During the medieval period (and the fifteenth century—when the real, live Fra Lippo Lippi was kickin' around—certainly qualifies as medieval), Latin was the language of the upper-crust. Anything of permanent value was written in Latin. It was the language of the Church and of the highly-educated. In the poem, then, Latin is a symbol for not only the Church itself, but also education and the cultural superiority that goes along with it.
Line 109: Since Lippo is a monk by necessity and not by choice, he lets us in on the fact that he's not exactly bookish, and teaching him Latin would have been a complete waste of time. So, he's set apart from the typical educated monks.
Line 111: All the Latin Lippo cares about is how the verb "amo" (I love) is conjugated. It's fitting that the speaker expresses this here in a snippet of popular melody of the time—basically, a love song.

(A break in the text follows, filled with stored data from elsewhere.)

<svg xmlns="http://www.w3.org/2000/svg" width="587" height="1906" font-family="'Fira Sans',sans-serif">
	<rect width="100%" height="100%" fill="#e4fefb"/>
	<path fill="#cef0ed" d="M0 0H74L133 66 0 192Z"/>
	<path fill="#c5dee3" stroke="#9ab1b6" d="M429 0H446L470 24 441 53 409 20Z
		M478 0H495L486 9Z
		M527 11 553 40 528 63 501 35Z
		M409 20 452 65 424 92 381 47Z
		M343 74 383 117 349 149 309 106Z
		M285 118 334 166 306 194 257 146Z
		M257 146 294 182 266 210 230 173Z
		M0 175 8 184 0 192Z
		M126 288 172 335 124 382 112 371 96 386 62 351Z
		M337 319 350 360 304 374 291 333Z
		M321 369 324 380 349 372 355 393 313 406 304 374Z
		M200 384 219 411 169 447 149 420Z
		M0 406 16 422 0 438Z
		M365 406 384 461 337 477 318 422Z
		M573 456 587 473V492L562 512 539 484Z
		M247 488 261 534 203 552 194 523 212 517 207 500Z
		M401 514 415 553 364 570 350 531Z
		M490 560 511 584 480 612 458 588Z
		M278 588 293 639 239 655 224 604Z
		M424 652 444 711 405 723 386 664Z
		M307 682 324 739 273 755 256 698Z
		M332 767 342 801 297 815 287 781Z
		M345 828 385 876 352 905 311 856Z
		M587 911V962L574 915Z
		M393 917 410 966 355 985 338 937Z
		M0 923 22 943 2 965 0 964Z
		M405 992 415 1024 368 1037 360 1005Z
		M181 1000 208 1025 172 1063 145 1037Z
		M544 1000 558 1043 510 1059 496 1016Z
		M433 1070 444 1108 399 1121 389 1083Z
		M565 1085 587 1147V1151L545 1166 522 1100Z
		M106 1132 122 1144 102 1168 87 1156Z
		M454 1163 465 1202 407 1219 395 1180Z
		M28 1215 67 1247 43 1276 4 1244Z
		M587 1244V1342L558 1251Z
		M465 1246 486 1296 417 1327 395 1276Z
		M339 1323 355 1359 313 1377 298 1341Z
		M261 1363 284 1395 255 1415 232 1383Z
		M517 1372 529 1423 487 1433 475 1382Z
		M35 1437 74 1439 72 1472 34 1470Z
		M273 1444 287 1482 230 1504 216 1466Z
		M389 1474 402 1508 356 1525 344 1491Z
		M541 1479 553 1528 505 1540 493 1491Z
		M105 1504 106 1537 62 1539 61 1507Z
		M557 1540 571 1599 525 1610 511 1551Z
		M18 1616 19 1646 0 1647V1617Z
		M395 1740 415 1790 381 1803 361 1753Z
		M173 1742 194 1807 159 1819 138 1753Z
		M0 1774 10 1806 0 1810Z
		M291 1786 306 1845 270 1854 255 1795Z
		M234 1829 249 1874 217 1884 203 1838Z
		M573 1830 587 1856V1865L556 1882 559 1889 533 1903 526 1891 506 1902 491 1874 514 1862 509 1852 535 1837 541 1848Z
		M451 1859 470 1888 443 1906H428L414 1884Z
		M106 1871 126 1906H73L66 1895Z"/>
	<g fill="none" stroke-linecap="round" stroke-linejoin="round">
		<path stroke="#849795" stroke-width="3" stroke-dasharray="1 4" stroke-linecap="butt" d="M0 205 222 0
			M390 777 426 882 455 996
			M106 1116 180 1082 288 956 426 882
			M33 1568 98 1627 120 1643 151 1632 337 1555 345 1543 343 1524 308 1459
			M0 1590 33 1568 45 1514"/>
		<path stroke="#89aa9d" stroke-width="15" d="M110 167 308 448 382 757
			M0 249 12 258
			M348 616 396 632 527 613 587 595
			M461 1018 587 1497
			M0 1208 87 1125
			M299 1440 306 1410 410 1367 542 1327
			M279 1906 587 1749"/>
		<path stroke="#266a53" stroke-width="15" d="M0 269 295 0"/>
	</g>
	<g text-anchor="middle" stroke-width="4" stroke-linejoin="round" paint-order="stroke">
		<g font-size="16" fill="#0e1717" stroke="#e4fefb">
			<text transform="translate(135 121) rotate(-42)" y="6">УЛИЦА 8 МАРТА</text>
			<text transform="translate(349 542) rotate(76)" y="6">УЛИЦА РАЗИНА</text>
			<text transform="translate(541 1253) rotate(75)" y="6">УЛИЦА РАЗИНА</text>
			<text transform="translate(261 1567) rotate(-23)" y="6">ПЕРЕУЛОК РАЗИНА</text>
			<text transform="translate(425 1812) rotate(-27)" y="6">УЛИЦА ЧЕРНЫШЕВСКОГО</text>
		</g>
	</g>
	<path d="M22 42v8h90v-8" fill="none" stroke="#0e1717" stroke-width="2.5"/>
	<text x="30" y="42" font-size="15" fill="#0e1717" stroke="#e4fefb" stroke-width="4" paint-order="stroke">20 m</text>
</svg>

Line 242: Lippo uses the reference to Latin here to emphasize how the clergy thinks they are better and know better than anyone else. In particular, he's angry at how they set themselves up as authorities on art and their anger at how he's spending too much time making his paintings too realistic, not spiritual enough.
Line 281: Latin here serves as a class marker. It separates the hoity-toities from the street-level peeps, such as the guardsman. Lippo uses the fact that neither he nor the guardsman speak Latin to put them on the same level class-wise. It's a rhetorical technique Lippo uses to charm the guardsman and get him on his side.